If there are contraindications for MRI, multidetector CT will enable coronally reformatted images to be reconstructed perpendicular to the long axis of the temporal lobe for optimal visualization of the hippocampus, the authors continued. FDG-PET is a secondary modality that can be used if the clinical presentation is difficult or unusual, if MRI is inconclusive, and when a molecular diagnosis is required (e.g., assessment of amyloid status).
The role of MRI in suspected cases of dementia is to exclude treatable causes and assess brain atrophy in order to evaluate normal brain aging, identify specific atrophy patterns of neurodegenerative diseases, differentiate cases from other dementias, and identify imaging biomarkers that can help provide an early diagnosis and/or predict conversion, they added.
MRI findings in different entities presenting with dementia are as follows:
- Alzheimer’s disease: medial temporal lobe atrophy (MTA) and parietal atrophy
- Dementia with Lewy bodies: no specific MRI abnormalities, in contrast to other forms of dementia
- Frontotemporal lobar degeneration: asymmetric frontal lobe atrophy and temporal-pole atrophy
- Vascular dementia: lobal atrophy, diffuse white-matter lesions, lacunes, and so-called strategic infarctions
When studying MR images, it is essential to systematically score for global atrophy, focal atrophy, and vascular disease (as infarcts, white-matter lesions, or lacunes), the authors wrote. This standardized assessment of the MR findings in a patient suspected of having a cognitive disorder includes the global cortical atrophy (GCA) scale, the MTA scale (Scheltens, 1991), parietal atrophy (Koedam, 2011), the Fazekas scale for white-matter lesions, and looking for so-called strategic infarcts.
Normal aging brain
In a normal aging brain, brain atrophy is hypointense on T2* or susceptibility-weighted images and differential with calcium ions (Ca2+) or deoxygenated blood in veins, they pointed out. Cerebral microbleeds are characterized by mild and symmetric ventricular enlargement with proportionate prominence of the subarachnoid spaces (hydrocephalus ex vacuo) and thinning of the grey matter and decreased white-matter volume, and volumetry by image analysis algorithms for tissue and structure quantification aids in distinguishing normal from abnormal atrophy.
Enlarged perivascular spaces are located in the inferior basal ganglia, centrum semiovale, mesencephalon, and subinsular region, whereas intracranial arterial Ca2+ is present in the intracranial part of the internal carotid artery (i.e., carotid siphon).
White-matter hyperintensities are visible on T2-weighted and fluid-attenuated inversion-recovery (FLAIR) images and are hypodense on CT. There are few, scattered nonconfluent or diffuse areas, bilateral, and the locations are the periventricular and centrum semiovale/subcortical white matter.
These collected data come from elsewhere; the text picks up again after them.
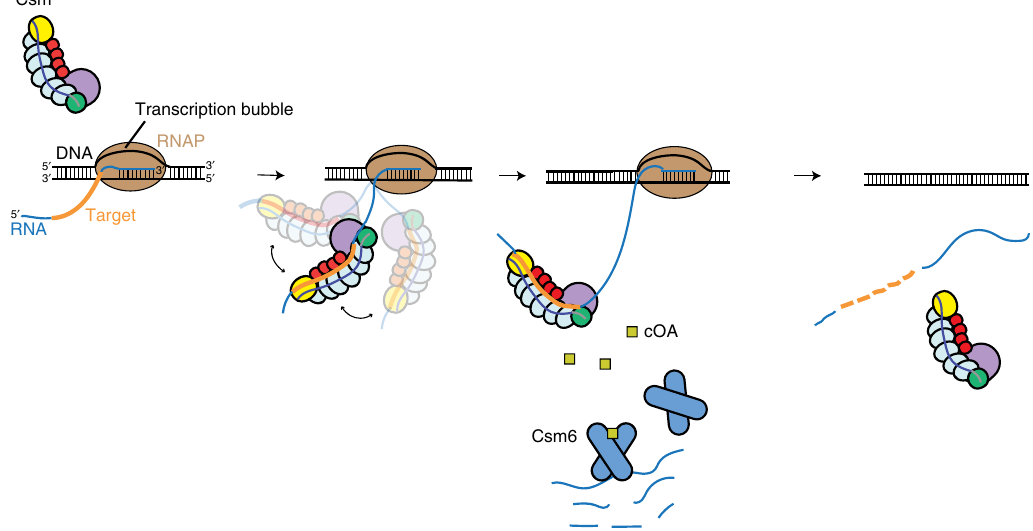
Fig. 6 Model for transcription-dependent immunity by RNA-guided Type III CRISPR-Cas systems. Transcription across a DNA target generates a nascent transcript that is complementary to the crRNA of Csm (complementary target sequence in RNA is colored orange). Binding to the transcript fl exibly tethers TthCsm to the TEC, but does not lead to an interaction of TthCsm with the RNAP or the DNA in the transcription bubble. Csm cleaves transcripts using its Csm3 subunit, instead of cleaving the ssDNA at the transcription bubble. While bound to RNA, Csm also synthesizes cyclic oligoadenylate (cOA) molecules, which binds to and activates the Csm6 RNase for transcript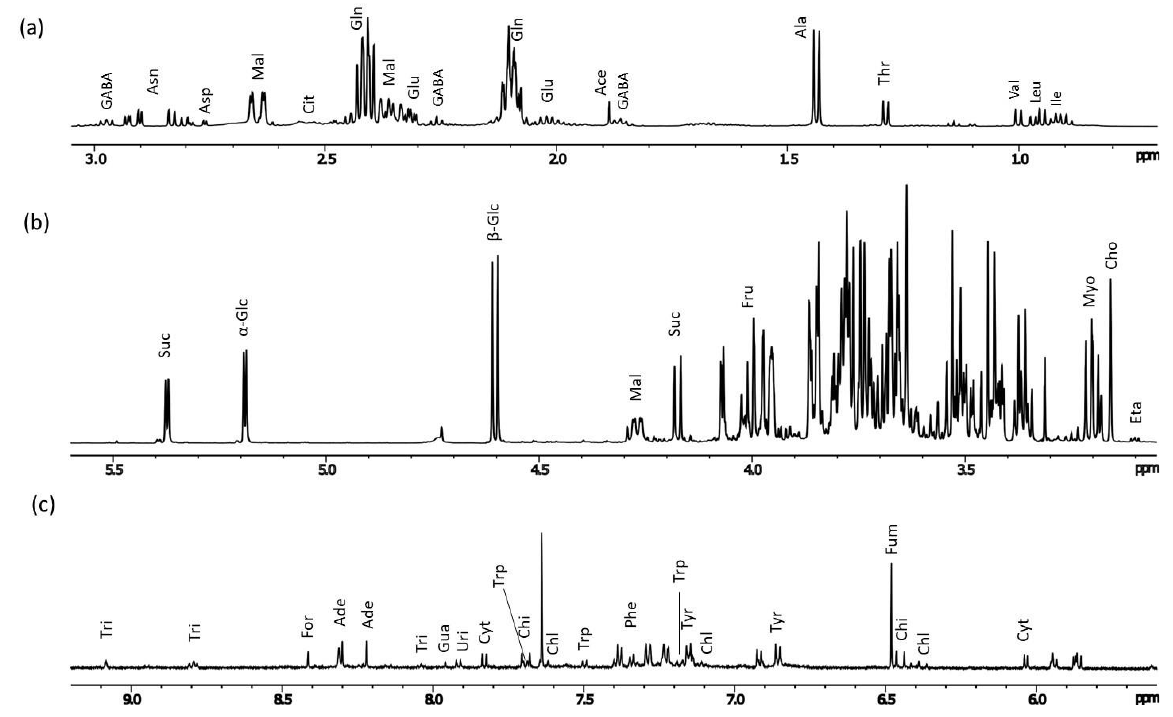
Figure 4. 1 H-NMR spectra in deuterium oxide (D 2 O) at 600 MHz of L. sativa leaves extracts (control plant) showing the identified metabolites: ( a ) spectral region from 0.7 to 3.0 ppm; ( b ) spectral region from 3.1 to 5.5 ppm; ( c ) spectral region from 5.6 to 9.5 ppm vertically expanded.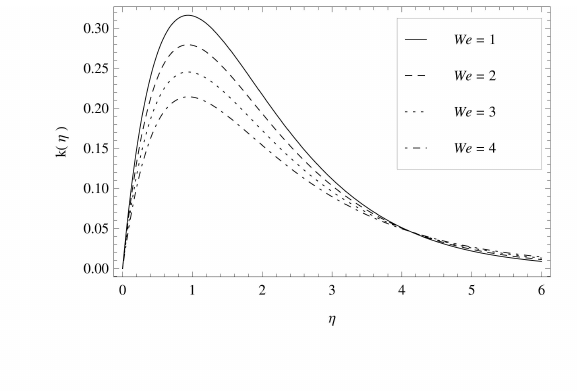
Fig. 15: The influence of a parameter M on k ( η ) for λ = 0.3, We = 0.1, α = 1, f = 0.9 and (cid:126) = −0.01 w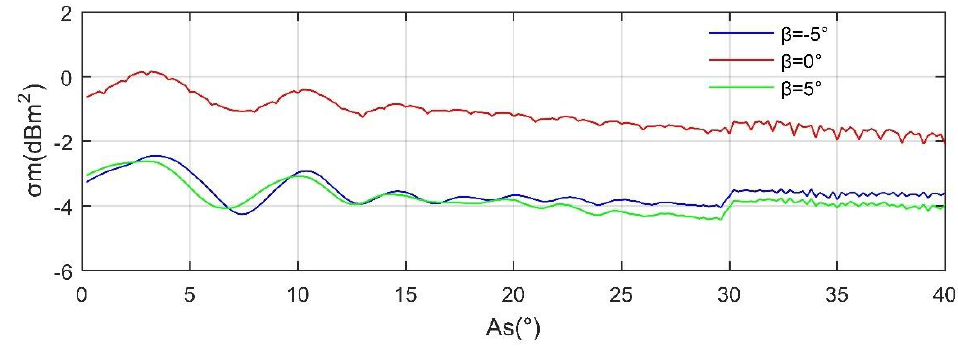
Figure 12. Average RCS of the aircraft obtained by FAM, where α n = 90° , α m = 150°, and F rv =5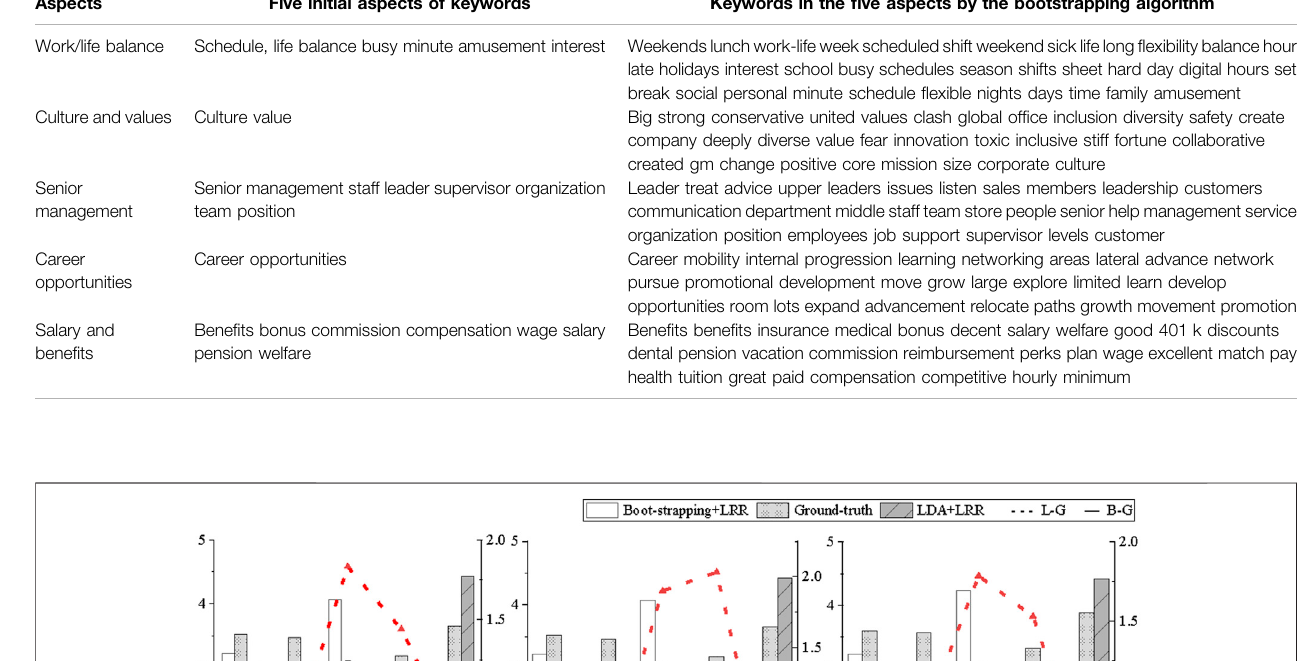
TABLE 2 | Keywords in the fi ve aspects by the bootstrapping algorithm. Aspects Five initial aspects of keywords Keywords in the fi ve aspects by the bootstrapping algorithm Work/life balance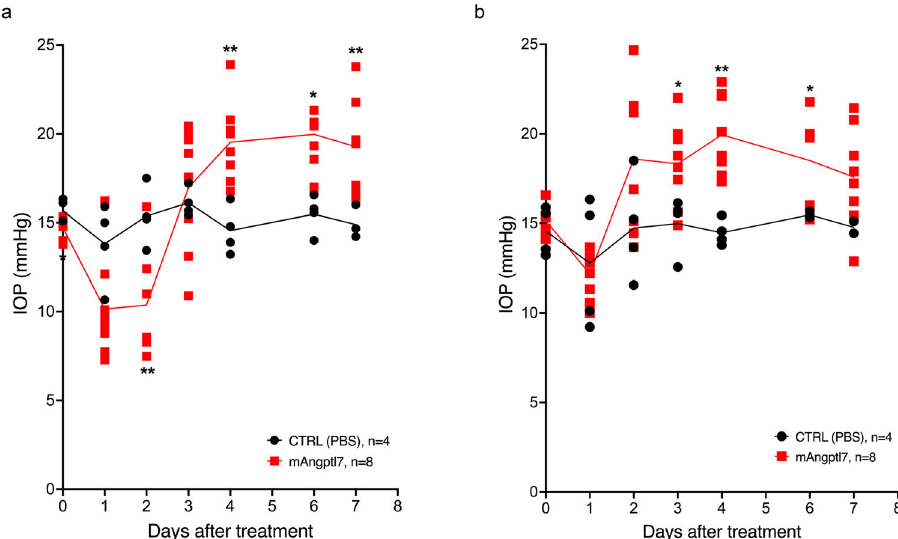
Fig. 6 Increasing mAngptl7 levels in mouse eyes increases IOP. Murine Angptl7 (mAngptl7) protein was injected into mouse eyes via intravitreal ( a ) or intracameral route ( b ), and IOP was measured over time. After an initial drop, IOP remained elevated for several days in mAngptl7-treated eyes compared to PBS treated (CTRL (PBS)) eyes. * = P < 0.05; ** = P < 0.01 statistical signi fi cance compared to PBS treatment. Statistical analyses were performed using Student ’ s t test.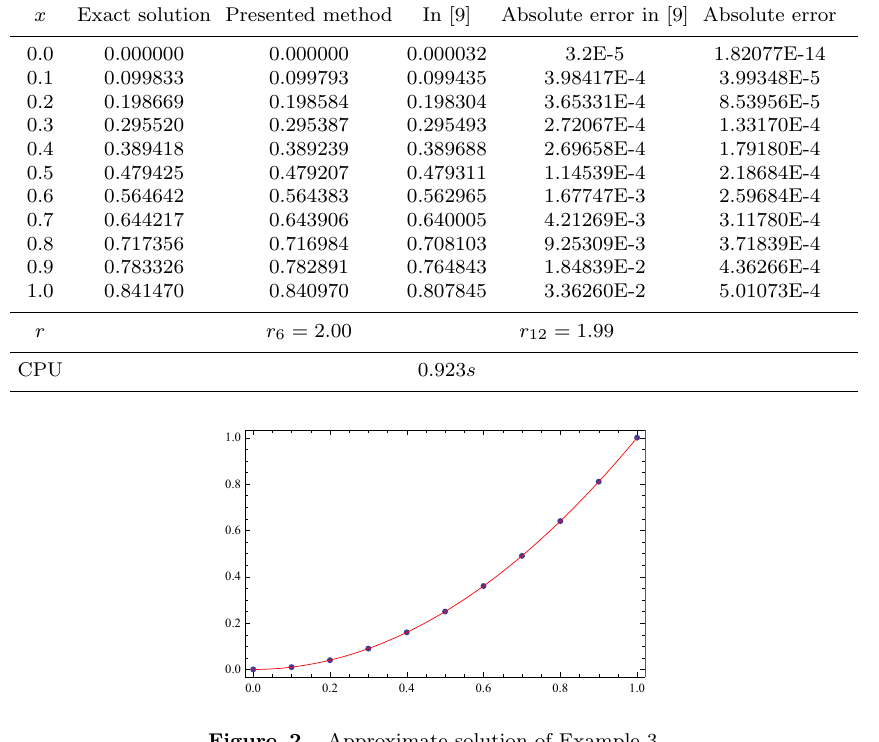
Table 3. Numerical result and absolute error for Example 3. x Exact sol. Presented method In [4] Abs. error in [4] Abs. error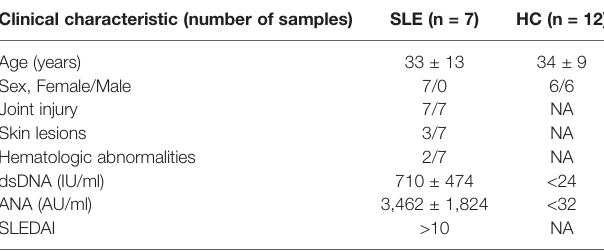
TABLE 1 | Clinical features of patients with SLE and NC studied for scATAC-seq experiments. Clinical characteristic (number of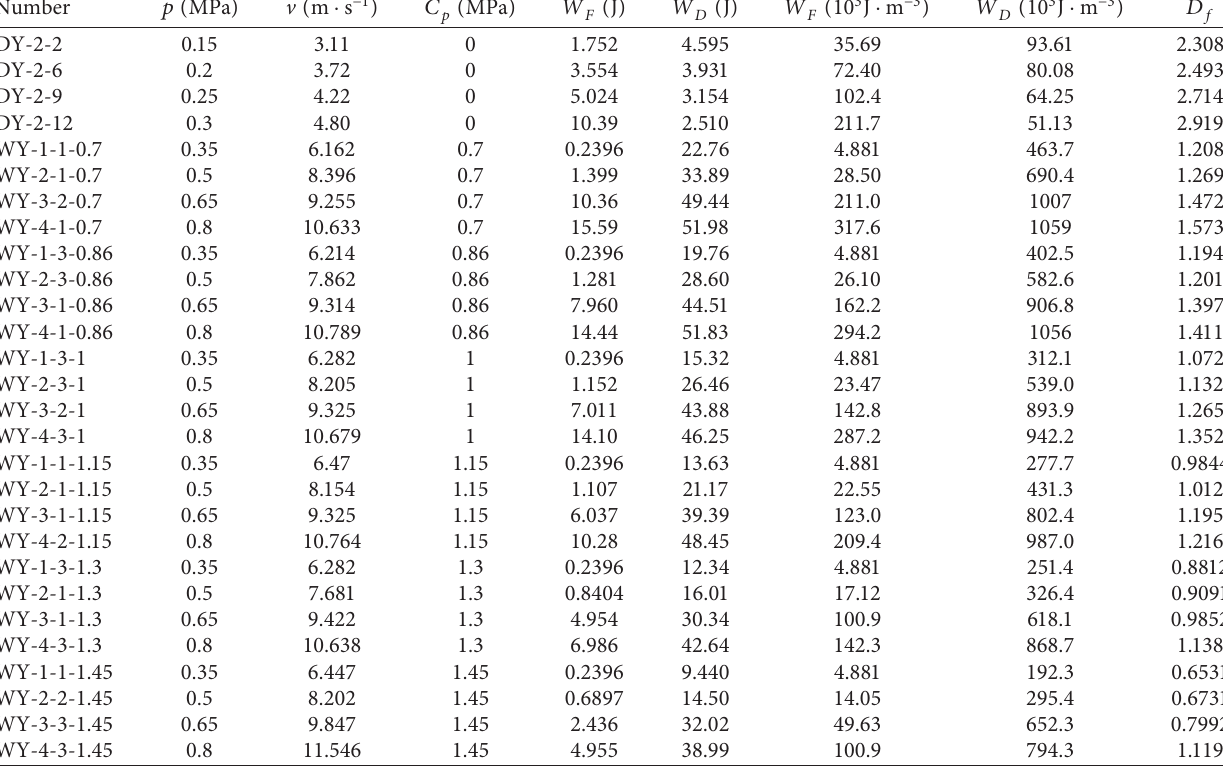
Table 3: Fracture damage energy and fractal dimension of fragmentation degree of specimens.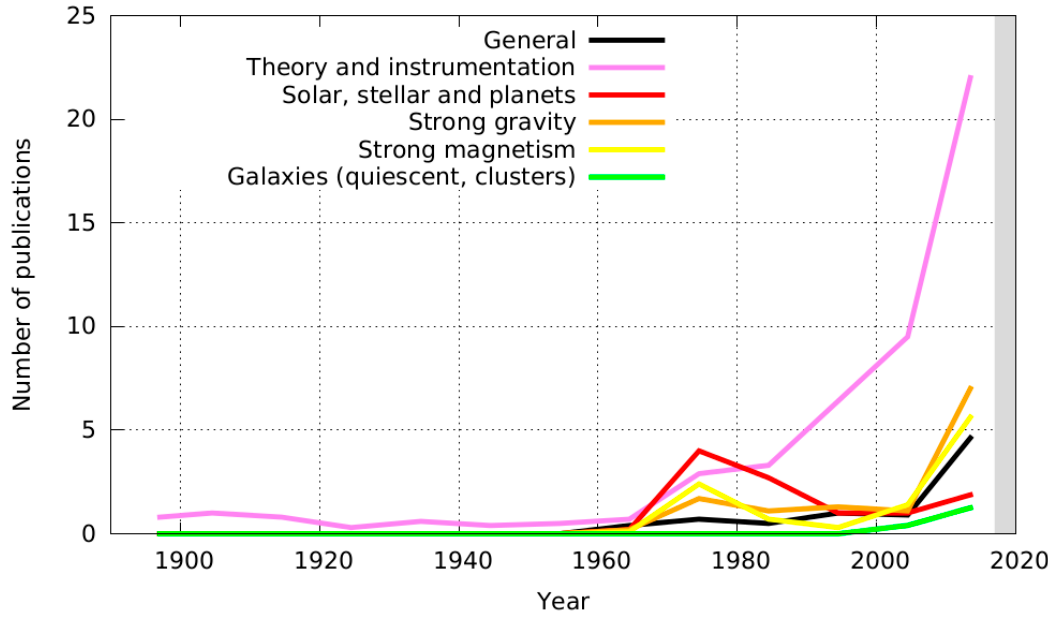
Figure 2. Number of publications focusing on astronomical X-ray polarimetry as a function of time. Several subcategories are highlighted: the black solid line represents general publications on X-ray polarimetry (reviews, historical notes); violet stands for publications concerning theory, instrumentation, and satellites, red for papers on solar, stellar, and exoplanet science; orange for papers on objects dominated by strong gravity effects (e.g., black holes); yellow for objects dominated by strong magnetic fields (e.g., neutron stars); the green solid line stands for papers related to galaxies (e.g., galaxy clusters or the Milky Way).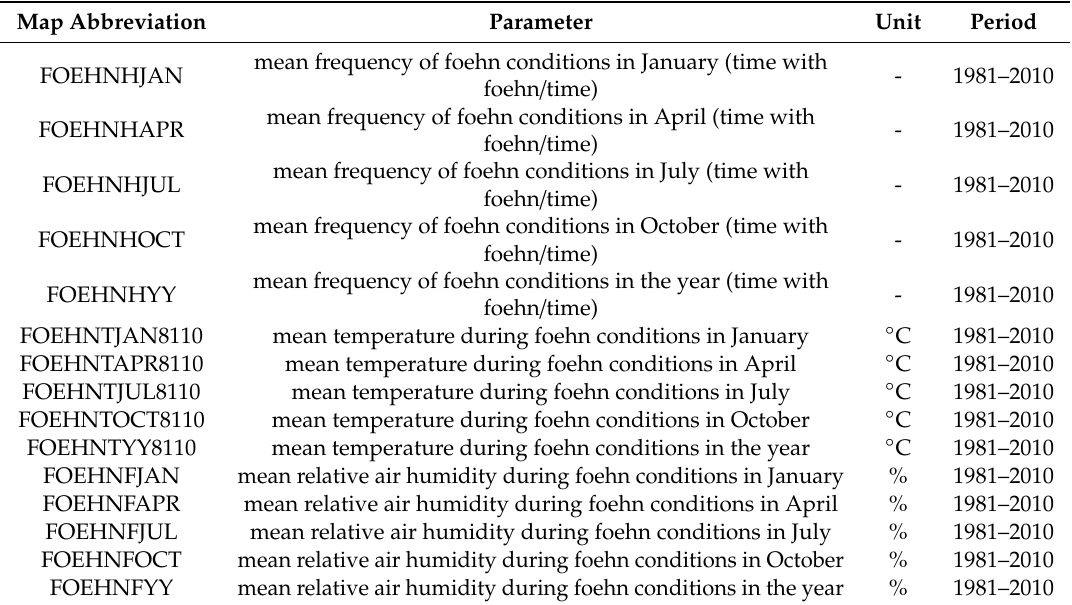
Figure 3. Annual frequency of foehn condition (left) and mean annual relative air humidity during foehn conditions (right) in the period 1981–2010. Table 6. Resulting maps of foehn conditions.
There is a thin, periventricular hyperintense rim around lateral ventricles or frontal horns.
Silent brain infarctions comprise lacunes, cortical microinfarcts, and small cerebellar infarcts. They are “silent” by definition, being without clinical symptoms or subtle cognitive deficit.
On the other hand, iron deposition is hypointense on T2* or susceptibility-weighted imaging. The locations are globus pallidus, pars reticulata of substantia nigra, dentate nucleus, and putamen. The caudate and thalamus are rarely affected, according to the group.